§ Set problem 1: Copy the records line for line, beginning with their very first line and stopping after the line that holds "collector number: EYD 22498".
§ Set problem 2: Carry on the passage about the secondary gas stream from the point where it ends.

§ Document extract:
···

Secondary Gas Stream
[0101] As mentioned above, a secondary gas stream may be introduced in order to further
improve abatement. Figure 9 illustrates the gas volume defined by an inlet nozzle
(not shown to improve clarity) according to one embodiment discharging into a combustion
chamber (also not shown to improve clarity). The inlet nozzle which defines this gas
volume is similar to that illustrated in Figures 1 to 7 (and in particular as shown
in Figures 3 and 4), but the lofted transition portion 250 transitions from circular
to non-circular, from the inlet aperture directly to the baffle aperture 270. In other
words, the inlet portion 200 transitions from the cylindrical section 230 directly
to the baffle aperture 270, rather than transitioning to the outer edge of the baffle
portion 210. This means that there is no plate intersecting the flow of the effluent
gas stream, but the expansion caused by the discontinuity of the baffle aperture 270
and the expansion of flow that undergoes downstream of the baffle aperture 270 still
occurs. In this embodiment, a single inlet assembly is provided which exhausts into
the combustion chamber 300, but it will be appreciated that more than one inlet assembly
may be provided, as shown in Figures 1 and 2. As can also be seen in Figure 9, two
shoulder regions 310 of the gas volume near to the baffle aperture are suitable locations
for providing the secondary gas stream as will now be explained.

···

Entries from a dataset

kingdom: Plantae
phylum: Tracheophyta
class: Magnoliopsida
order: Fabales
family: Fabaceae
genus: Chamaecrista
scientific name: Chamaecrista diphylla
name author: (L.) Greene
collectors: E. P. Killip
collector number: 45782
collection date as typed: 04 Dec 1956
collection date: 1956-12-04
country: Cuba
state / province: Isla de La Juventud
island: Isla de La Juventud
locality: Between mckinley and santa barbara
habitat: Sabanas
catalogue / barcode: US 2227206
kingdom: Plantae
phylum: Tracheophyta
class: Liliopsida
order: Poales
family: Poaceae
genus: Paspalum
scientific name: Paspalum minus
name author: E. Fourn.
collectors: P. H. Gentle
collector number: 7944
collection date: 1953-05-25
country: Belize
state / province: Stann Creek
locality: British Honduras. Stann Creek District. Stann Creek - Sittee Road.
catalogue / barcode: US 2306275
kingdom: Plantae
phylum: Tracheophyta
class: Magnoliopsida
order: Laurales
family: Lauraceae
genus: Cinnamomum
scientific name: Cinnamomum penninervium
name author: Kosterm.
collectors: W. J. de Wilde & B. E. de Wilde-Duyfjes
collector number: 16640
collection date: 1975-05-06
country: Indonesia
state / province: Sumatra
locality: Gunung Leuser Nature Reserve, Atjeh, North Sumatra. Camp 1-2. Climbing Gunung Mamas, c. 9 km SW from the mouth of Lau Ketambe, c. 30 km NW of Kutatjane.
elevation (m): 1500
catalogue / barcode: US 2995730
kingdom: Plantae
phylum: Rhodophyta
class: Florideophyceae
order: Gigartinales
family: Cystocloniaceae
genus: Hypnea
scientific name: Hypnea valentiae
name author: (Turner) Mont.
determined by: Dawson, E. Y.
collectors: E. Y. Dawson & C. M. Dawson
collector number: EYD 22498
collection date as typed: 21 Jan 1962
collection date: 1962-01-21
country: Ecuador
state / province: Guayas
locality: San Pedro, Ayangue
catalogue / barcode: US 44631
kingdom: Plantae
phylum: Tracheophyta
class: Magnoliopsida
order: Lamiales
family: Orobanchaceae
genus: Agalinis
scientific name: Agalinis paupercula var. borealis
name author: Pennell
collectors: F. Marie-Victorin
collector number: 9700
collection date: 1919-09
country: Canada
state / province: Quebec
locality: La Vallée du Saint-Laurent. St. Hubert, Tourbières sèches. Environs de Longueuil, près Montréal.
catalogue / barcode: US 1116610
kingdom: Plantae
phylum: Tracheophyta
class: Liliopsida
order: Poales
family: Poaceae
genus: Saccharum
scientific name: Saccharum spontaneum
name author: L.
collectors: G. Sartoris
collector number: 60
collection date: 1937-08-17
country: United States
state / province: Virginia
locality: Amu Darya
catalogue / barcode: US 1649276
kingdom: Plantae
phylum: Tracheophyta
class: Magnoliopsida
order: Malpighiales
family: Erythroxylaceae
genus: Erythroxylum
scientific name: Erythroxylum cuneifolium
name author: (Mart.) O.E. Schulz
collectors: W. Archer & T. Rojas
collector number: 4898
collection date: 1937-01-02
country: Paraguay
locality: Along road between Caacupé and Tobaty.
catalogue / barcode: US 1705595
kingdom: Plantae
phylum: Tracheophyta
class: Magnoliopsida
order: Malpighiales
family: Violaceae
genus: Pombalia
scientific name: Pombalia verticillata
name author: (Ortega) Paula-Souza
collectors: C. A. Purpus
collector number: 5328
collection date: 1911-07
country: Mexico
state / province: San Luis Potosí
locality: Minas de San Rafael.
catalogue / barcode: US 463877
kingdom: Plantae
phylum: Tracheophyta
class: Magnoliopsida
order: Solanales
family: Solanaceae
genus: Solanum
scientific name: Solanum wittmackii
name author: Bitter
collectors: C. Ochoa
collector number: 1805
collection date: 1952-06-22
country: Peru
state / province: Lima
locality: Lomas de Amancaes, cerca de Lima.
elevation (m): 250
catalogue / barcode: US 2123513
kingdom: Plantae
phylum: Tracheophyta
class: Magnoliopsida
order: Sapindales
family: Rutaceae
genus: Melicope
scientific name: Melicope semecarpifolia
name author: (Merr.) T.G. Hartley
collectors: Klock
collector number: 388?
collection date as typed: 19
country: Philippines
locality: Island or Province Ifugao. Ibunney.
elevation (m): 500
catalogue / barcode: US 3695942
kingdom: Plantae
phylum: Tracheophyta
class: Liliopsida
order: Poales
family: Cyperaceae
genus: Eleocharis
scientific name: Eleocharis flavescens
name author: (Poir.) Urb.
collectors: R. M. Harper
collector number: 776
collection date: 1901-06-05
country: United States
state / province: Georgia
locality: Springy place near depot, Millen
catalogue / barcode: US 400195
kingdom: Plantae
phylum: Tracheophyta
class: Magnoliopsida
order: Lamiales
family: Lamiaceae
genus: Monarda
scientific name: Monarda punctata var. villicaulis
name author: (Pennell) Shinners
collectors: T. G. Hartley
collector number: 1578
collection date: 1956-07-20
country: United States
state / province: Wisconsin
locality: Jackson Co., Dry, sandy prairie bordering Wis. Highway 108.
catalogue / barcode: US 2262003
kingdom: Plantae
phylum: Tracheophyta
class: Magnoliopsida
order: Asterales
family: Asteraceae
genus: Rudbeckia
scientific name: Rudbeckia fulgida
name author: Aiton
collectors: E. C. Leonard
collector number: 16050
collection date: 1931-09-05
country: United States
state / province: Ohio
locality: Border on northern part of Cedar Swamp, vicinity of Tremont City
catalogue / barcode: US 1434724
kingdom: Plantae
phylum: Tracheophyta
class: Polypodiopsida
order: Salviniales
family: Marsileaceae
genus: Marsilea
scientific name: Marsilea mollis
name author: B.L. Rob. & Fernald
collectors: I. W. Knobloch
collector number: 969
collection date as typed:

···

§ Right answer 1:
kingdom: Plantae
phylum: Tracheophyta
class: Magnoliopsida
order: Fabales
family: Fabaceae
genus: Chamaecrista
scientific name: Chamaecrista diphylla
name author: (L.) Greene
collectors: E. P. Killip
collector number: 45782
collection date as typed: 04 Dec 1956
collection date: 1956-12-04
country: Cuba
state / province: Isla de La Juventud
island: Isla de La Juventud
locality: Between mckinley and santa barbara
habitat: Sabanas
catalogue / barcode: US 2227206
kingdom: Plantae
phylum: Tracheophyta
class: Liliopsida
order: Poales
family: Poaceae
genus: Paspalum
scientific name: Paspalum minus
name author: E. Fourn.
collectors: P. H. Gentle
collector number: 7944
collection date: 1953-05-25
country: Belize
state / province: Stann Creek
locality: British Honduras. Stann Creek District. Stann Creek - Sittee Road.
catalogue / barcode: US 2306275
kingdom: Plantae
phylum: Tracheophyta
class: Magnoliopsida
order: Laurales
family: Lauraceae
genus: Cinnamomum
scientific name: Cinnamomum penninervium
name author: Kosterm.
collectors: W. J. de Wilde & B. E. de Wilde-Duyfjes
collector number: 16640
collection date: 1975-05-06
country: Indonesia
state / province: Sumatra
locality: Gunung Leuser Nature Reserve, Atjeh, North Sumatra. Camp 1-2. Climbing Gunung Mamas, c. 9 km SW from the mouth of Lau Ketambe, c. 30 km NW of Kutatjane.
elevation (m): 1500
catalogue / barcode: US 2995730
kingdom: Plantae
phylum: Rhodophyta
class: Florideophyceae
order: Gigartinales
family: Cystocloniaceae
genus: Hypnea
scientific name: Hypnea valentiae
name author: (Turner) Mont.
determined by: Dawson, E. Y.
collectors: E. Y. Dawson & C. M. Dawson
collector number: EYD 22498

§ Right answer 2:
[0102] Figure 10 shows six locations for introducing the secondary gas stream which will
be discussed with reference to simulation results below. For each location, one lance
was placed on each shoulder 310 and had an internal diameter of 0.004 metres. The
lance inlet point was generally placed centrally on the Z axis (see Figure 9) and
was moved only in the X direction to adjust the geometry. In one embodiment, as shown
in Figure 23, the lance inlet point was placed centrally placed on the Z axis (see
Figure 9) and was moved in both the X direction and Z direction to adjust the geometry.
Arrangement 1 - Vertical into Shoulder
[0103] Three positions were attempted:
- (i) tight to the baffle aperture;
- (ii) centrally-located on the shoulder; and
- (iii) tight to the outside of the outlet portion nozzle bore.
Arrangement 2 - Horizontal into Shoulder
[0104] One position was attempted:
(iv) horizontally, entering the top outside edge of the shoulder 310, entering the
outlet portion of the nozzle bore radially.
Arrangement 3 - Angled into Shoulder
[0105] One position was attempted:
(v) Lances were introduced into the shoulder 310 at the same location as (i) but were
angled between 10° and 40° from the vertical (Y) axis, angling away from the baffle
aperture, in the XY plane. In one embodiment, the lances were introduced into the
shoulder 310 at the same location as (i) but were angled at 20° from both the vertical
(Y) axis and the Z axis, angling away from the baffle aperture (see Figure 23).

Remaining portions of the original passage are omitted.